Richard Rumbold in front ( left) with Richard Aldington

In 1933, while he was a student at Christ Church, Oxford, Richard ran a literary club, arranging talks by such luminaries as Oscar Wilde’s lover, Lord Alfred Douglas, and W. B. Yeats. However, when he was just 20, Richard became a cause célèbre when he published a novel, Little Victims. The book hit hard at the Catholic Church, his parents, public-school homosexuality, and Oxford aesthetes. As a result he was refused the sacrament by the university chaplain, Father Ronald Knox. Richard was diagnosed with tuberculosis and left Oxford without taking a degree in 1934. He travelled a great deal and on a cruise met a well-off American, Hilda Byrne Young, who for much of his life acted as a doting substitute mother.

At the outbreak of war, Richard was keen to do his bit, and he joined up as a private in the Royal Army Service Corps (RASC). This angered his father, who had served as a regular officer in a cavalry regiment – the Queen’s Bays – in the South African War nearly 40 years earlier. Captain Rumbold was incensed that his only son had joined the ranks. Not only did the Captain write abusive and contemptuous letters to his son but he interfered, by informing the Army that Richard had TB. Consequently the young man was forced to leave. However, Richard was not deterred. Richard received his certificate of discharge on 3 March 1943 but it stated that he was discharged for being ‘physically unfit’ and that ‘this airman has carried out his duties in a conscientious and entirely satisfactory manner’. After leaving the RAF, Richard’s TB flared up and he was forced to spend a few months in a sanatorium. He then found employment as a war reporter, which enabled him to make several flights with his beloved RAF, including a bomber raid on Ulm in southern Germany.

He began treatment for schizophrenia and edited a collection of Flaubert's letters in 1950. He took up riding a motorcycle, at tremendous speeds. His ecstatic discovery of flying led to a biography of Saint-Exupéry, ‘The Winged Life’ (1953), written in collaboration with Lady Margaret Stewart. Hilda Young accompanied Richard to Ceylon, where he hoped to find 'sensual liberation and spiritual reconciliation'. His interest in Buddhism took him to Japan, where he was a part-time postulant in a Zen monastery.

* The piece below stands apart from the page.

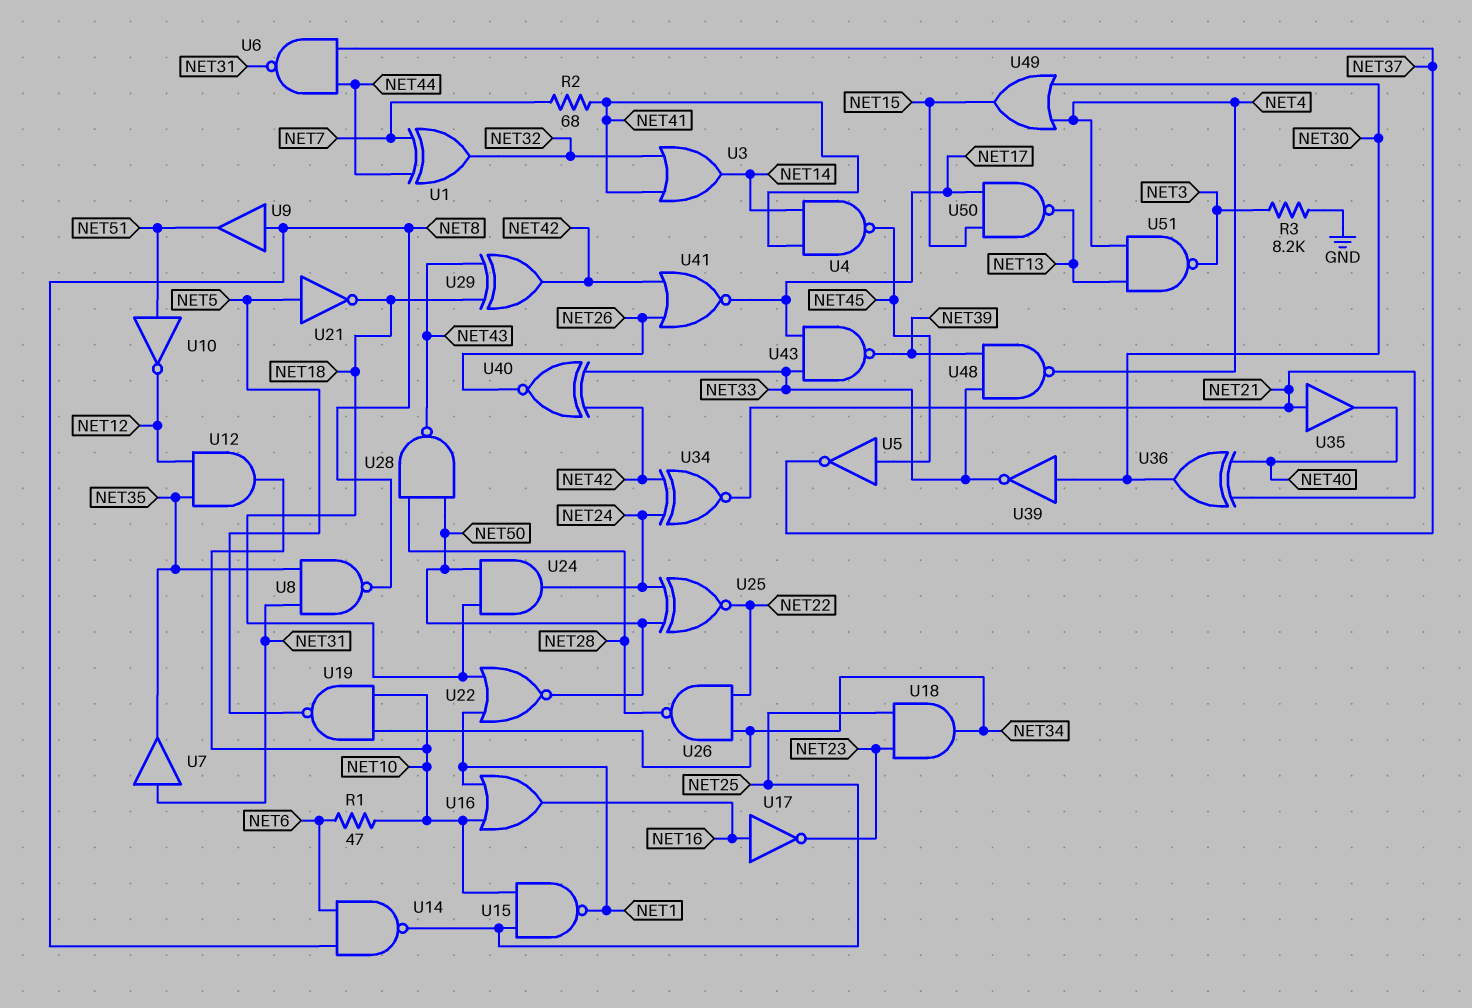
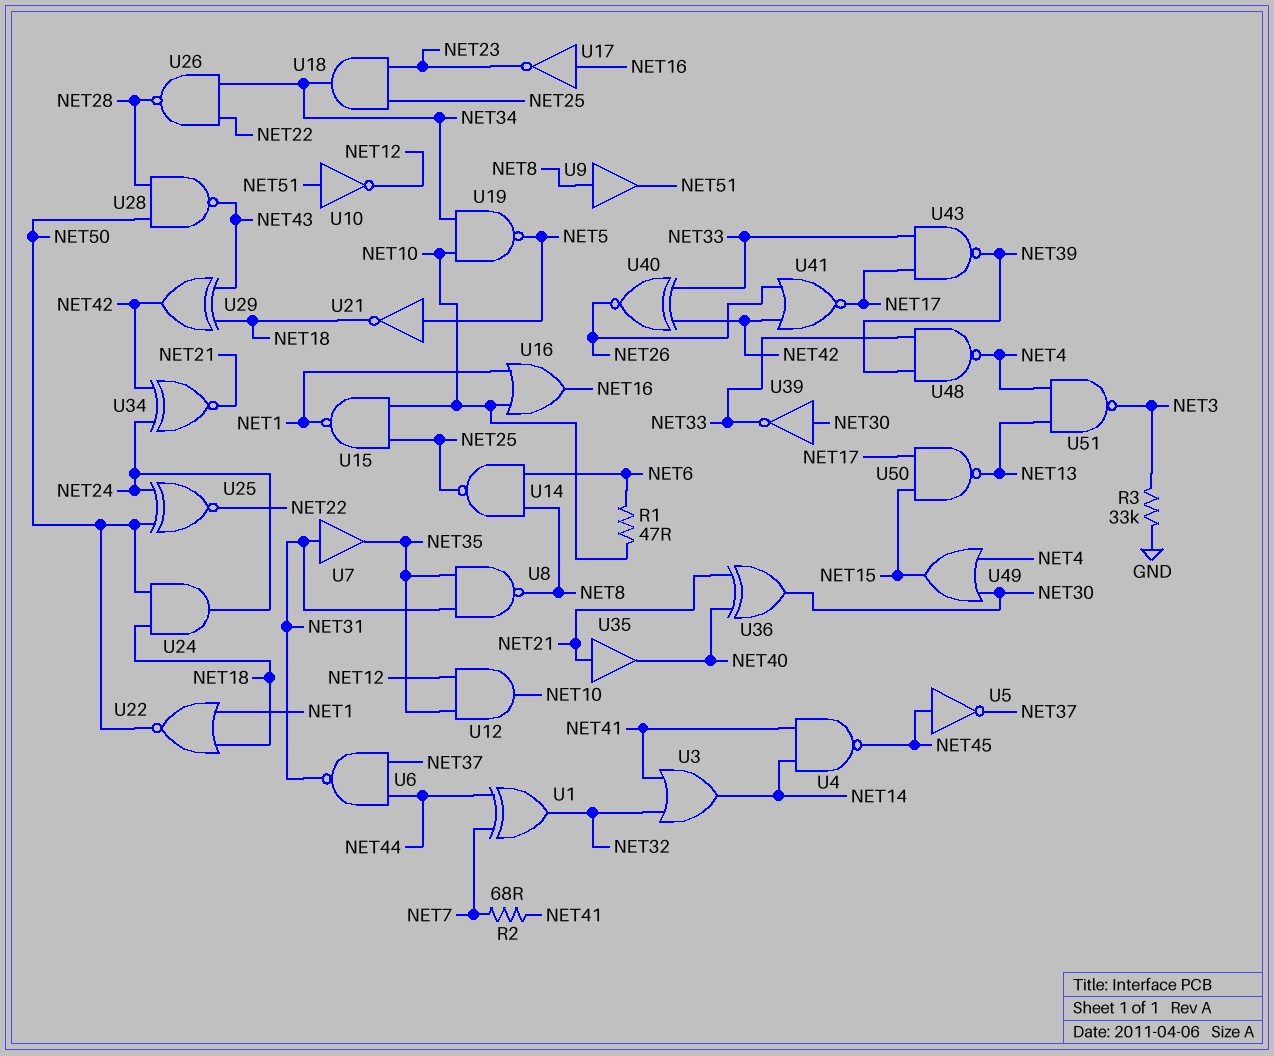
R3: 8.2k (GND, NET3) -> 33k (GND, NET3)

In the 1960s Rumbold went to Sicily, accompanied by Hilda Young. On 10 March 1961, at a hotel in Palermo, while Hilda Young was typing in another room, Rumbold fell from a window, possibly accidentally, and died. 

Richard Rumbold is buried in the graveyard of the Anglican Church of Watton-on-Stone in Hertfordshire. “ [An] idealist, ceaselessly searching for a faith for his idealism, and for inner peace'. Extracts from his diaries, with some meditations on Zen, were edited and published by his cousin, the poet, William Plomer in ‘ A Message in Code’ (1964).

Anecdotes about Richard Rumbold feature in the books of several literary figures including Harold Nicolson, Cecil Roberts, James Lees-Milne and Robin Bryans. Evan Morgan’s biographer William Cross has a chapter on Rumbold and his overlaps with Evan Morgan in the book “ Not Behind Lace Curtains, The Hidden World of Evan, Viscount Tredegar” ( 2013).